### Directions for this task
Find every line in the records that contains the word "viagens" and copy each one. Case counts.

### Input data

════════════════

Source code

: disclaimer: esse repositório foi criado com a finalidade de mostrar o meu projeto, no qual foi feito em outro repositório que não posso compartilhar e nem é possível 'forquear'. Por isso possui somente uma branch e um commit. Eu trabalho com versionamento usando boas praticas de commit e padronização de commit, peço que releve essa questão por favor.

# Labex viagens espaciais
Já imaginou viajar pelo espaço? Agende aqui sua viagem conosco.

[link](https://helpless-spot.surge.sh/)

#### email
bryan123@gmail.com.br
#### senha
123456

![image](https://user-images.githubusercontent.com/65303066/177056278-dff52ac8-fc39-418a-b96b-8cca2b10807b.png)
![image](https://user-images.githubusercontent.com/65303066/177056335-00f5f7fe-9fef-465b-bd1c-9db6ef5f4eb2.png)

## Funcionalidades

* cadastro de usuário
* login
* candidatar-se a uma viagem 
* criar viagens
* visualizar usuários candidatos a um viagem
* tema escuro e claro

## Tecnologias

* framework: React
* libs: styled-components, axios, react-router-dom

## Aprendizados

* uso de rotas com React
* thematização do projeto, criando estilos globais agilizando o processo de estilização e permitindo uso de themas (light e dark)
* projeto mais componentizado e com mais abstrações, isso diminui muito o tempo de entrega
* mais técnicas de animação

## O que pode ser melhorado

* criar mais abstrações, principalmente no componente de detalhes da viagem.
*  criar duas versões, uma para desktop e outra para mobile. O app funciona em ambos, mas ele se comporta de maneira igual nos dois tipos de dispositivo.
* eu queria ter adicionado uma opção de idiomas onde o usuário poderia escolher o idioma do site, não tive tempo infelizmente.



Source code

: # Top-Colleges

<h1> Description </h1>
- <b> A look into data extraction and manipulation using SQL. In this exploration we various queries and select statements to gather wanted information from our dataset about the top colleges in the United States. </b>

════════════════

### Answer area
# Labex viagens espaciais
* criar viagens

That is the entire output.